Waters’s frustration is shared by many Democrats in the House, who feel not only shut out from the process by colleagues in the Senate—Baucus is reportedly acting with guidance from Senate majority leader Harry Reid, leaving House minority leader Nancy Pelosi on the sidelines—but are also shocked at the level of cuts to Medicare and Social Security being proposed.
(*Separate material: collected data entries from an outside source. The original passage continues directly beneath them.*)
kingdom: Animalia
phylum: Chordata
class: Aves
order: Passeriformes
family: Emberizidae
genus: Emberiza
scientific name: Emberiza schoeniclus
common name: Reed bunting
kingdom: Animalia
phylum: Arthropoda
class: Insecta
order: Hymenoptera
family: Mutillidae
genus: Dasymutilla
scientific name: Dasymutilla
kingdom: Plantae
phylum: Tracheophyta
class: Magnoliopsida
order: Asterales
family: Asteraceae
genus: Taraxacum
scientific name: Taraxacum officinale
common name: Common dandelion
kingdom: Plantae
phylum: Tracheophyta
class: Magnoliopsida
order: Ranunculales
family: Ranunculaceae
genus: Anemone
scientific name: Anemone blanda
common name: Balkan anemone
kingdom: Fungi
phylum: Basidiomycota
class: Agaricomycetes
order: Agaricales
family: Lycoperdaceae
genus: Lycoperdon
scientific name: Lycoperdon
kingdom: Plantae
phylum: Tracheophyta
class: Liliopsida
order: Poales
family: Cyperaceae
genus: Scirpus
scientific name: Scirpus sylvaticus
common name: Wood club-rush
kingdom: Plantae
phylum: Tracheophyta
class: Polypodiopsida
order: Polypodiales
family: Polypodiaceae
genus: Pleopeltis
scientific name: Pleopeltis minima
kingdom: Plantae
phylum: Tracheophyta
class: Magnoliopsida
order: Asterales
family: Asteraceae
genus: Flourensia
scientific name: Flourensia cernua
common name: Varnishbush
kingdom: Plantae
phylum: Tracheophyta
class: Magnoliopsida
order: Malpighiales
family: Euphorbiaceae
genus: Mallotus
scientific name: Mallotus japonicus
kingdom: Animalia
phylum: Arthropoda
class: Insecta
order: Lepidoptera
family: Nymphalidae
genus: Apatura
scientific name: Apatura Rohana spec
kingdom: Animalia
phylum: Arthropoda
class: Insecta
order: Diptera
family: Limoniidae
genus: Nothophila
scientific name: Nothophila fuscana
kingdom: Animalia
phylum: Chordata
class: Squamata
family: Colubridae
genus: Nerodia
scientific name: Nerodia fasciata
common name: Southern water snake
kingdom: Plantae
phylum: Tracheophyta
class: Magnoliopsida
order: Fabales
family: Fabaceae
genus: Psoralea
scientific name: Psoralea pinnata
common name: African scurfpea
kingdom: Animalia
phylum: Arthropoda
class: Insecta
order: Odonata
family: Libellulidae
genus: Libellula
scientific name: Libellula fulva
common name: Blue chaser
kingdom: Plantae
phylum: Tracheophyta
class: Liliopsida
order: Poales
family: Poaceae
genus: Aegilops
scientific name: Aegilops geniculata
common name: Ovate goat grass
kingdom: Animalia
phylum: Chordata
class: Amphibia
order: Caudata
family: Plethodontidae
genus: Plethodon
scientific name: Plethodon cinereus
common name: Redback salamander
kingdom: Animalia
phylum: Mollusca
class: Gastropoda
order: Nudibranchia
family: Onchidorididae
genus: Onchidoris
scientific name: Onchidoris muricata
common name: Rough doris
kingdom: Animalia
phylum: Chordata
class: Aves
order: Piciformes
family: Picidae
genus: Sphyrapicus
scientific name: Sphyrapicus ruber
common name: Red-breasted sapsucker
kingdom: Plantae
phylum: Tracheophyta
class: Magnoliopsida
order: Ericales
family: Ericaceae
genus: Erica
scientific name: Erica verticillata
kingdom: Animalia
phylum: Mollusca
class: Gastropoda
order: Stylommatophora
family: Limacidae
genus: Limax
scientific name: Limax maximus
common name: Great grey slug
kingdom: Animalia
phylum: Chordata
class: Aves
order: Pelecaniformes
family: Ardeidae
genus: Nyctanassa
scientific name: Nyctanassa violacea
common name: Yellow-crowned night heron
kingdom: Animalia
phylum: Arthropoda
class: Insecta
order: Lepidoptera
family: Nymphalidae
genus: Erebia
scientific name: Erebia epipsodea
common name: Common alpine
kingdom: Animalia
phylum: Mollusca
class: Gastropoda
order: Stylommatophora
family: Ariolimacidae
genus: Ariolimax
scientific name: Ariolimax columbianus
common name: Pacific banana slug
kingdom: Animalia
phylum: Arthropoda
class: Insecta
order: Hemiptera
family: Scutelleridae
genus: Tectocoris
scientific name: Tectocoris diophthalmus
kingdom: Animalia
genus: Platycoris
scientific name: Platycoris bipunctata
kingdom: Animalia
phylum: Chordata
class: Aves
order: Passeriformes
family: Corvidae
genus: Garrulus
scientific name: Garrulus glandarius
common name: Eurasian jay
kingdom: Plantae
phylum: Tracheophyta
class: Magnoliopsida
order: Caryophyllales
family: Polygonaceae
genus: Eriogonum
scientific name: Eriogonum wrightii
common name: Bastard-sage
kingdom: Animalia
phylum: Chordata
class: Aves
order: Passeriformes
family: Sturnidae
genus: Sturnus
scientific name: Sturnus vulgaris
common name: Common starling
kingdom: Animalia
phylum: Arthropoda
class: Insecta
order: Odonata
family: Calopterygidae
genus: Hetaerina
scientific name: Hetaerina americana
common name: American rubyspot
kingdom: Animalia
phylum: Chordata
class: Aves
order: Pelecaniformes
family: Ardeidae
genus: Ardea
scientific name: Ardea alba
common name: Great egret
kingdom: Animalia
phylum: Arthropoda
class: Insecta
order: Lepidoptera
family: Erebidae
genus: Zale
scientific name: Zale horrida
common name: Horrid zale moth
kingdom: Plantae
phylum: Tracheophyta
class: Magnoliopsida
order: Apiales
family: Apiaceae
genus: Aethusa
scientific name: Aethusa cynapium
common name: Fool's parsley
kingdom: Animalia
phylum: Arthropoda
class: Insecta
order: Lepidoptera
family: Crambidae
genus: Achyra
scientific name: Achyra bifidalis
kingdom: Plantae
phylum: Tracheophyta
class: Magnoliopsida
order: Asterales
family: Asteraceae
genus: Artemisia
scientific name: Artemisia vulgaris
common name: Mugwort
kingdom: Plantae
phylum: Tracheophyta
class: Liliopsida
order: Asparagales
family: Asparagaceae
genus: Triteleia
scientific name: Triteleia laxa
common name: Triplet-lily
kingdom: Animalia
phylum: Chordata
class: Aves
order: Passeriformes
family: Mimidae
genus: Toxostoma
Representative Henry Waxman told Politico today that he has “no stake” in the committee and called it an “outrageous process” that is “not open and transparent.” He said the “things put forward by Democrats…I would never vote for.”
Much of the Democratic caucus could bolt from a supercommittee deal that looks like what Baucus has proposed, according to Representative Gerry Connolly in his remarks to Politico. “It’s a mistake to not bring [minority] leader Pelosi into meetings,” said Connolly .“If she’s not a stakeholder in a final product, neither is the Democratic caucus.”
With Republicans refusing to budge on revenues, a deadlock seems likely—meaning steep, across-the-board cuts to defense spending and domestic programs would be triggered. “I’ve always thought it will deadlock. I’ve never been one who believed anything meaningful would come out of it, if you assign six Republicans to it and they’ve all signed a pledge there can be no revenues,” Representative Peter DeFazio told me this morning at the breakfast.
Some Republicans have already publicly pledged to undo the defense cuts if the triggers are activated—and Waters said today some Democrats would likely try to protect domestic spending cuts.
It’s far from clear what the end result will be, but it’s pretty clear that nobody will like it—and many will try to change it.